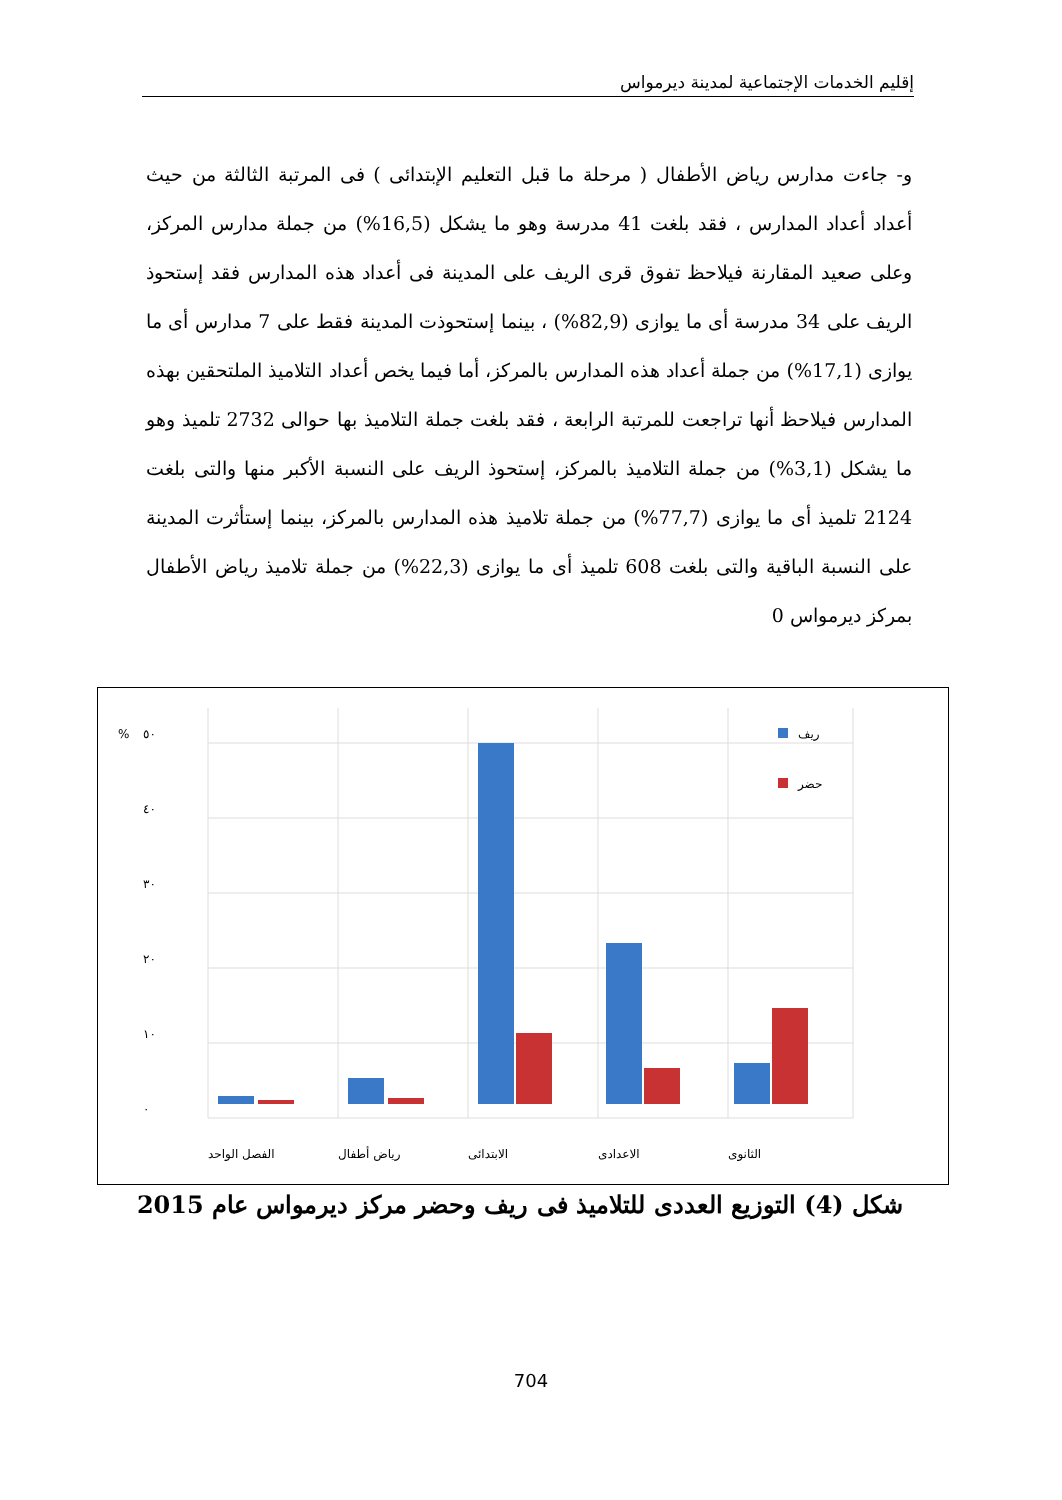إقليم الخدمات الإجتماعية لمدينة ديرمواس
و- جاءت مدارس رياض الأطفال ( مرحلة ما قبل التعليم الإبتدائى ) فى المرتبة الثالثة من حيث أعداد أعداد المدارس ، فقد بلغت 41 مدرسة وهو ما يشكل (16,5%) من جملة مدارس المركز، وعلى صعيد المقارنة فيلاحظ تفوق قرى الريف على المدينة فى أعداد هذه المدارس فقد إستحوذ الريف على 34 مدرسة أى ما يوازى (82,9%) ، بينما إستحوذت المدينة فقط على 7 مدارس أى ما يوازى (17,1%) من جملة أعداد هذه المدارس بالمركز، أما فيما يخص أعداد التلاميذ الملتحقين بهذه المدارس فيلاحظ أنها تراجعت للمرتبة الرابعة ، فقد بلغت جملة التلاميذ بها حوالى 2732 تلميذ وهو ما يشكل (3,1%) من جملة التلاميذ بالمركز، إستحوذ الريف على النسبة الأكبر منها والتى بلغت 2124 تلميذ أى ما يوازى (77,7%) من جملة تلاميذ هذه المدارس بالمركز، بينما إستأثرت المدينة على النسبة الباقية والتى بلغت 608 تلميذ أى ما يوازى (22,3%) من جملة تلاميذ رياض الأطفال بمركز ديرمواس 0
%
٥٠
٤٠
٣٠
٢٠
١٠
٠
ريف
حضر
الفصل الواحد
رياض أطفال
الابتدائى
الاعدادى
الثانوى
شكل (4) التوزيع العددى للتلاميذ فى ريف وحضر مركز ديرمواس عام 2015
704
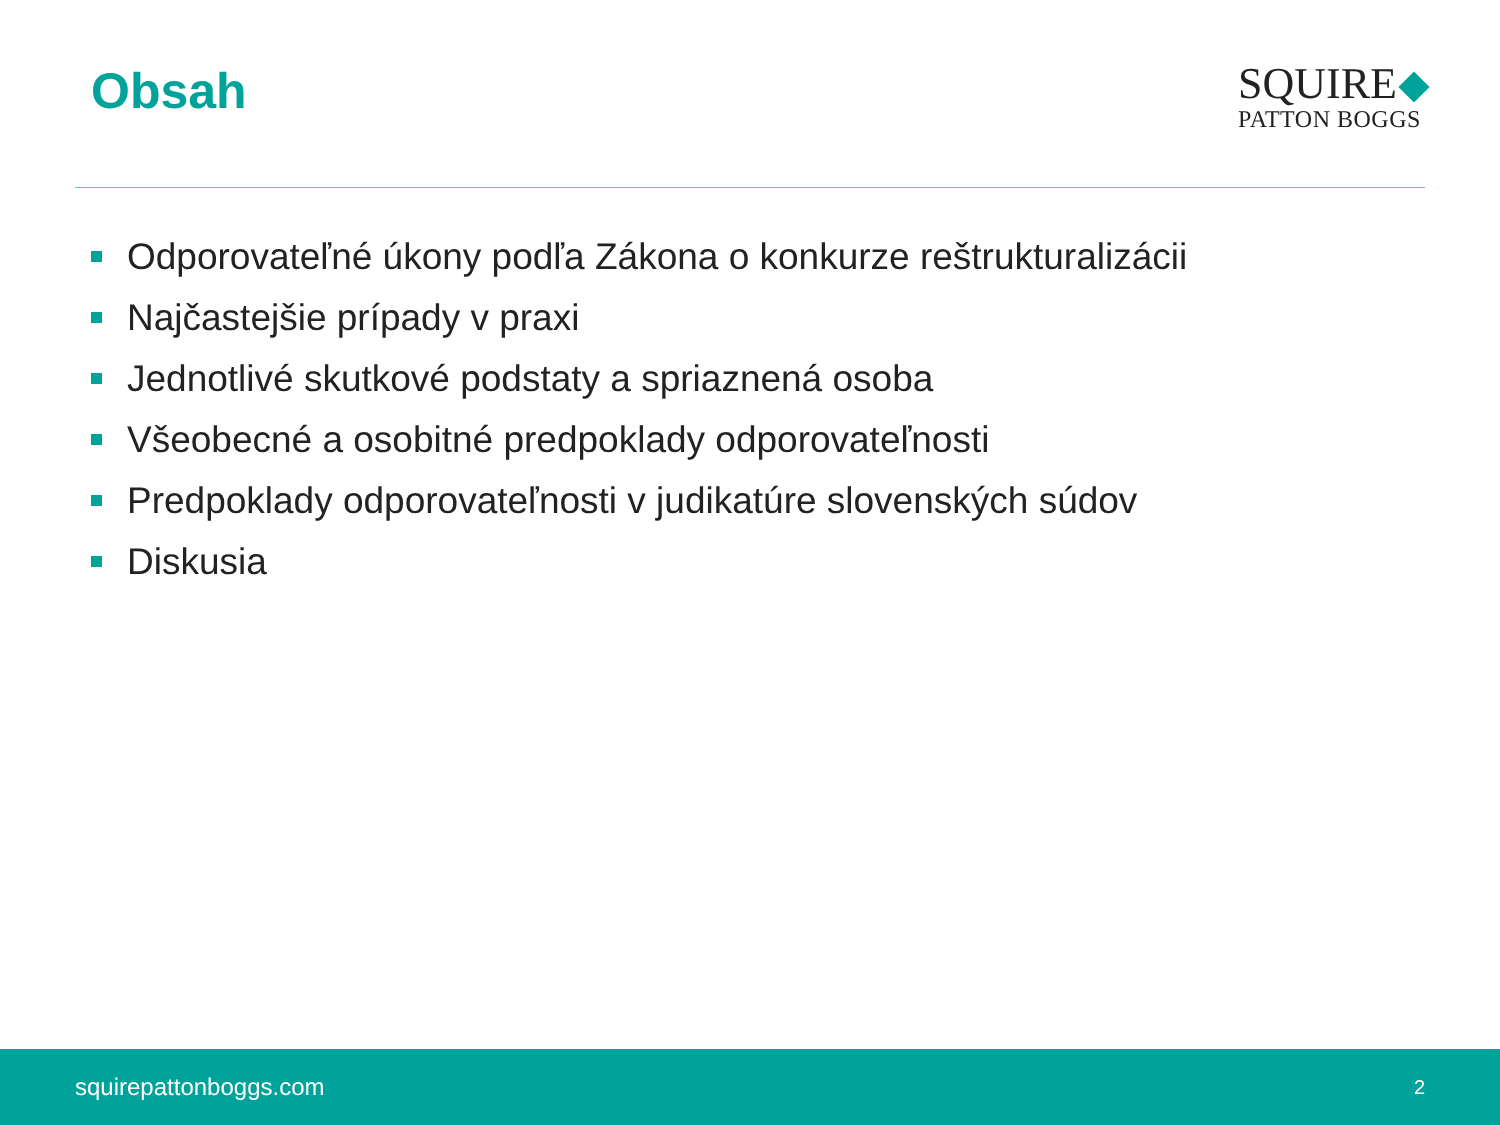Obsah
SQUIRE
PATTON BOGGS
Odporovateľné úkony podľa Zákona o konkurze reštrukturalizácii
Najčastejšie prípady v praxi
Jednotlivé skutkové podstaty a spriaznená osoba
Všeobecné a osobitné predpoklady odporovateľnosti
Predpoklady odporovateľnosti v judikatúre slovenských súdov
Diskusia
squirepattonboggs.com
2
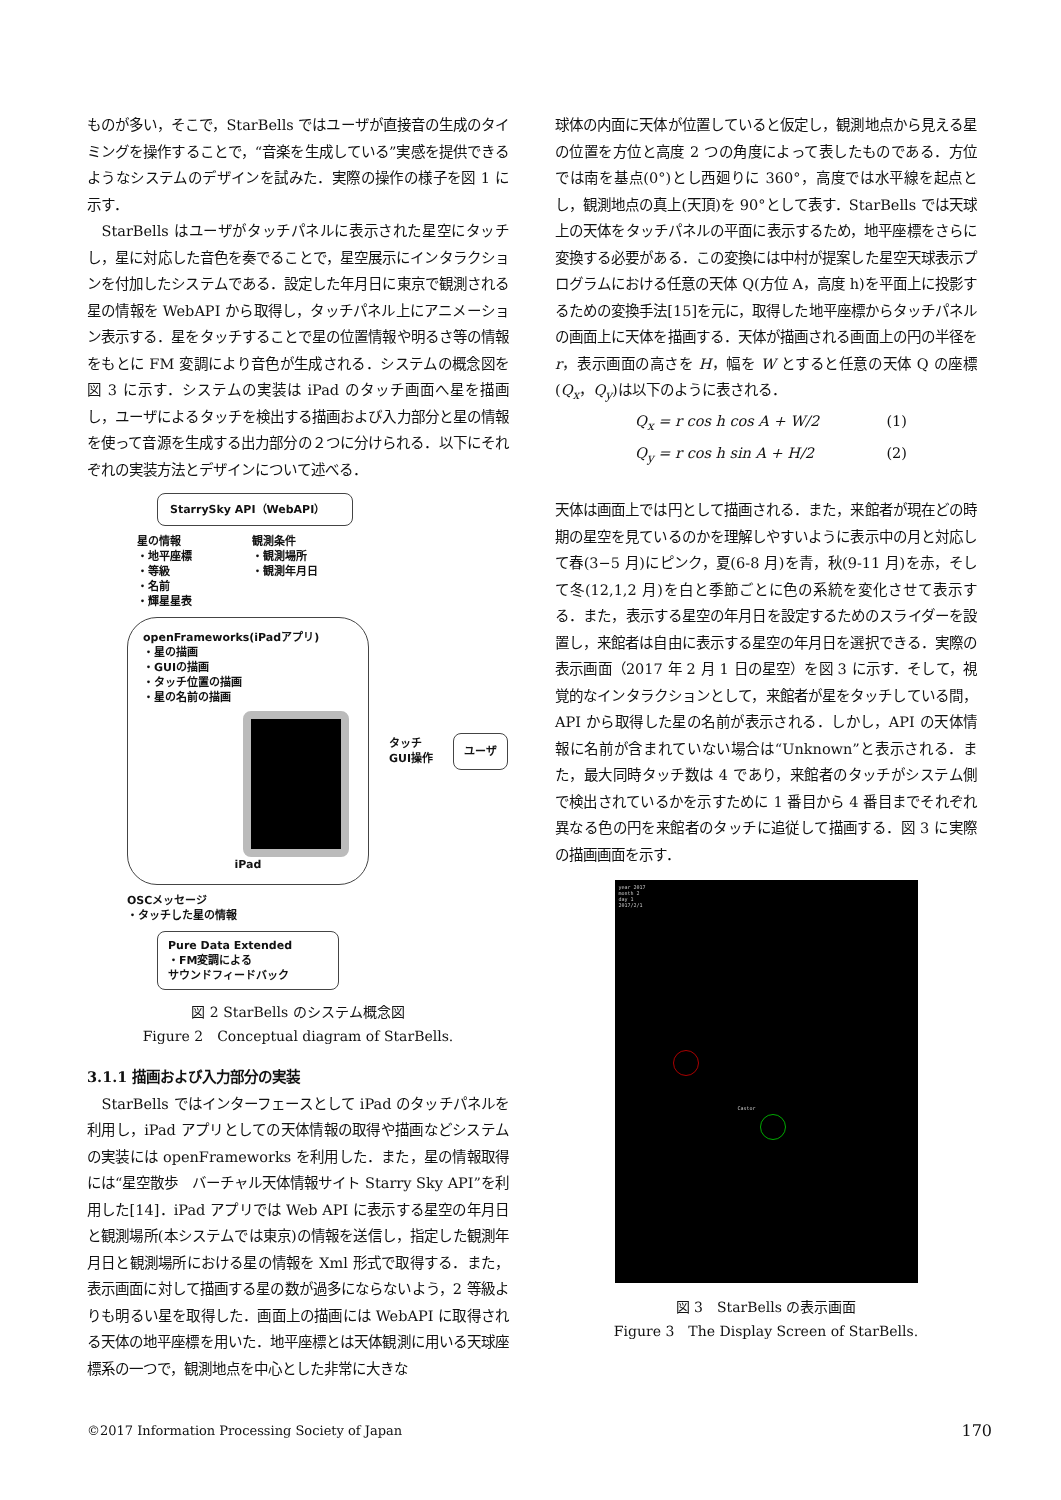ものが多い，そこで，StarBells ではユーザが直接音の生成のタイミングを操作することで，“音楽を生成している”実感を提供できるようなシステムのデザインを試みた．実際の操作の様子を図 1 に示す．
StarBells はユーザがタッチパネルに表示された星空にタッチし，星に対応した音色を奏でることで，星空展示にインタラクションを付加したシステムである．設定した年月日に東京で観測される星の情報を WebAPI から取得し，タッチパネル上にアニメーション表示する．星をタッチすることで星の位置情報や明るさ等の情報をもとに FM 変調により音色が生成される．システムの概念図を図 3 に示す．システムの実装は iPad のタッチ画面へ星を描画し，ユーザによるタッチを検出する描画および入力部分と星の情報を使って音源を生成する出力部分の２つに分けられる．以下にそれぞれの実装方法とデザインについて述べる．
StarrySky API（WebAPI）
星の情報
・地平座標
・等級
・名前
・輝星星表
観測条件
・観測場所
・観測年月日
openFrameworks(iPadアプリ)
・星の描画
・GUIの描画
・タッチ位置の描画
・星の名前の描画
iPad
タッチ
GUI操作
ユーザ
OSCメッセージ
・タッチした星の情報
Pure Data Extended
・FM変調による
サウンドフィードバック
図 2 StarBells のシステム概念図
Figure 2　Conceptual diagram of StarBells.
3.1.1 描画および入力部分の実装
StarBells ではインターフェースとして iPad のタッチパネルを利用し，iPad アプリとしての天体情報の取得や描画などシステムの実装には openFrameworks を利用した．また，星の情報取得には“星空散歩　バーチャル天体情報サイト Starry Sky API”を利用した[14]．iPad アプリでは Web API に表示する星空の年月日と観測場所(本システムでは東京)の情報を送信し，指定した観測年月日と観測場所における星の情報を Xml 形式で取得する．また，表示画面に対して描画する星の数が過多にならないよう，2 等級よりも明るい星を取得した．画面上の描画には WebAPI に取得される天体の地平座標を用いた．地平座標とは天体観測に用いる天球座標系の一つで，観測地点を中心とした非常に大きな
球体の内面に天体が位置していると仮定し，観測地点から見える星の位置を方位と高度 2 つの角度によって表したものである．方位では南を基点(0°)とし西廻りに 360°，高度では水平線を起点とし，観測地点の真上(天頂)を 90°として表す．StarBells では天球上の天体をタッチパネルの平面に表示するため，地平座標をさらに変換する必要がある．この変換には中村が提案した星空天球表示プログラムにおける任意の天体 Q(方位 A，高度 h)を平面上に投影するための変換手法[15]を元に，取得した地平座標からタッチパネルの画面上に天体を描画する．天体が描画される画面上の円の半径を r，表示画面の高さを H，幅を W とすると任意の天体 Q の座標(Q<sub>x</sub>，Q<sub>y</sub>)は以下のように表される．
Q<sub>x</sub> = r cos h cos A + W/2 (1)
Q<sub>y</sub> = r cos h sin A + H/2 (2)
天体は画面上では円として描画される．また，来館者が現在どの時期の星空を見ているのかを理解しやすいように表示中の月と対応して春(3−5 月)にピンク，夏(6-8 月)を青，秋(9-11 月)を赤，そして冬(12,1,2 月)を白と季節ごとに色の系統を変化させて表示する．また，表示する星空の年月日を設定するためのスライダーを設置し，来館者は自由に表示する星空の年月日を選択できる．実際の表示画面（2017 年 2 月 1 日の星空）を図 3 に示す．そして，視覚的なインタラクションとして，来館者が星をタッチしている間，API から取得した星の名前が表示される．しかし，API の天体情報に名前が含まれていない場合は“Unknown”と表示される．また，最大同時タッチ数は 4 であり，来館者のタッチがシステム側で検出されているかを示すために 1 番目から 4 番目までそれぞれ異なる色の円を来館者のタッチに追従して描画する．図 3 に実際の描画画面を示す．
year 2017
month 2
day 1
2017/2/1
Castor
図 3　StarBells の表示画面
Figure 3　The Display Screen of StarBells.
©2017 Information Processing Society of Japan 170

-*-

#### WHAT YOU SHOULD DO
The output should be the material above, copied exactly, without its pictures.

#### TASK SOLUTION
إقليم الخدمات الإجتماعية لمدينة ديرمواس
و- جاءت مدارس رياض الأطفال ( مرحلة ما قبل التعليم الإبتدائى ) فى المرتبة الثالثة من حيث أعداد أعداد المدارس ، فقد بلغت 41 مدرسة وهو ما يشكل (16,5%) من جملة مدارس المركز، وعلى صعيد المقارنة فيلاحظ تفوق قرى الريف على المدينة فى أعداد هذه المدارس فقد إستحوذ الريف على 34 مدرسة أى ما يوازى (82,9%) ، بينما إستحوذت المدينة فقط على 7 مدارس أى ما يوازى (17,1%) من جملة أعداد هذه المدارس بالمركز، أما فيما يخص أعداد التلاميذ الملتحقين بهذه المدارس فيلاحظ أنها تراجعت للمرتبة الرابعة ، فقد بلغت جملة التلاميذ بها حوالى 2732 تلميذ وهو ما يشكل (3,1%) من جملة التلاميذ بالمركز، إستحوذ الريف على النسبة الأكبر منها والتى بلغت 2124 تلميذ أى ما يوازى (77,7%) من جملة تلاميذ هذه المدارس بالمركز، بينما إستأثرت المدينة على النسبة الباقية والتى بلغت 608 تلميذ أى ما يوازى (22,3%) من جملة تلاميذ رياض الأطفال بمركز ديرمواس 0
%
٥٠
٤٠
٣٠
٢٠
١٠
٠
ريف
حضر
الفصل الواحد
رياض أطفال
الابتدائى
الاعدادى
الثانوى
شكل (4) التوزيع العددى للتلاميذ فى ريف وحضر مركز ديرمواس عام 2015
704
Obsah
SQUIRE
PATTON BOGGS
Odporovateľné úkony podľa Zákona o konkurze reštrukturalizácii
Najčastejšie prípady v praxi
Jednotlivé skutkové podstaty a spriaznená osoba
Všeobecné a osobitné predpoklady odporovateľnosti
Predpoklady odporovateľnosti v judikatúre slovenských súdov
Diskusia
squirepattonboggs.com
2
ものが多い，そこで，StarBells ではユーザが直接音の生成のタイミングを操作することで，“音楽を生成している”実感を提供できるようなシステムのデザインを試みた．実際の操作の様子を図 1 に示す．
StarBells はユーザがタッチパネルに表示された星空にタッチし，星に対応した音色を奏でることで，星空展示にインタラクションを付加したシステムである．設定した年月日に東京で観測される星の情報を WebAPI から取得し，タッチパネル上にアニメーション表示する．星をタッチすることで星の位置情報や明るさ等の情報をもとに FM 変調により音色が生成される．システムの概念図を図 3 に示す．システムの実装は iPad のタッチ画面へ星を描画し，ユーザによるタッチを検出する描画および入力部分と星の情報を使って音源を生成する出力部分の２つに分けられる．以下にそれぞれの実装方法とデザインについて述べる．
StarrySky API（WebAPI）
星の情報
・地平座標
・等級
・名前
・輝星星表
観測条件
・観測場所
・観測年月日
openFrameworks(iPadアプリ)
・星の描画
・GUIの描画
・タッチ位置の描画
・星の名前の描画
iPad
タッチ
GUI操作
ユーザ
OSCメッセージ
・タッチした星の情報
Pure Data Extended
・FM変調による
サウンドフィードバック
図 2 StarBells のシステム概念図
Figure 2　Conceptual diagram of StarBells.
3.1.1 描画および入力部分の実装
StarBells ではインターフェースとして iPad のタッチパネルを利用し，iPad アプリとしての天体情報の取得や描画などシステムの実装には openFrameworks を利用した．また，星の情報取得には“星空散歩　バーチャル天体情報サイト Starry Sky API”を利用した[14]．iPad アプリでは Web API に表示する星空の年月日と観測場所(本システムでは東京)の情報を送信し，指定した観測年月日と観測場所における星の情報を Xml 形式で取得する．また，表示画面に対して描画する星の数が過多にならないよう，2 等級よりも明るい星を取得した．画面上の描画には WebAPI に取得される天体の地平座標を用いた．地平座標とは天体観測に用いる天球座標系の一つで，観測地点を中心とした非常に大きな
球体の内面に天体が位置していると仮定し，観測地点から見える星の位置を方位と高度 2 つの角度によって表したものである．方位では南を基点(0°)とし西廻りに 360°，高度では水平線を起点とし，観測地点の真上(天頂)を 90°として表す．StarBells では天球上の天体をタッチパネルの平面に表示するため，地平座標をさらに変換する必要がある．この変換には中村が提案した星空天球表示プログラムにおける任意の天体 Q(方位 A，高度 h)を平面上に投影するための変換手法[15]を元に，取得した地平座標からタッチパネルの画面上に天体を描画する．天体が描画される画面上の円の半径を r，表示画面の高さを H，幅を W とすると任意の天体 Q の座標(Q<sub>x</sub>，Q<sub>y</sub>)は以下のように表される．
Q<sub>x</sub> = r cos h cos A + W/2 (1)
Q<sub>y</sub> = r cos h sin A + H/2 (2)
天体は画面上では円として描画される．また，来館者が現在どの時期の星空を見ているのかを理解しやすいように表示中の月と対応して春(3−5 月)にピンク，夏(6-8 月)を青，秋(9-11 月)を赤，そして冬(12,1,2 月)を白と季節ごとに色の系統を変化させて表示する．また，表示する星空の年月日を設定するためのスライダーを設置し，来館者は自由に表示する星空の年月日を選択できる．実際の表示画面（2017 年 2 月 1 日の星空）を図 3 に示す．そして，視覚的なインタラクションとして，来館者が星をタッチしている間，API から取得した星の名前が表示される．しかし，API の天体情報に名前が含まれていない場合は“Unknown”と表示される．また，最大同時タッチ数は 4 であり，来館者のタッチがシステム側で検出されているかを示すために 1 番目から 4 番目までそれぞれ異なる色の円を来館者のタッチに追従して描画する．図 3 に実際の描画画面を示す．
year 2017
month 2
day 1
2017/2/1
Castor
図 3　StarBells の表示画面
Figure 3　The Display Screen of StarBells.
©2017 Information Processing Society of Japan 170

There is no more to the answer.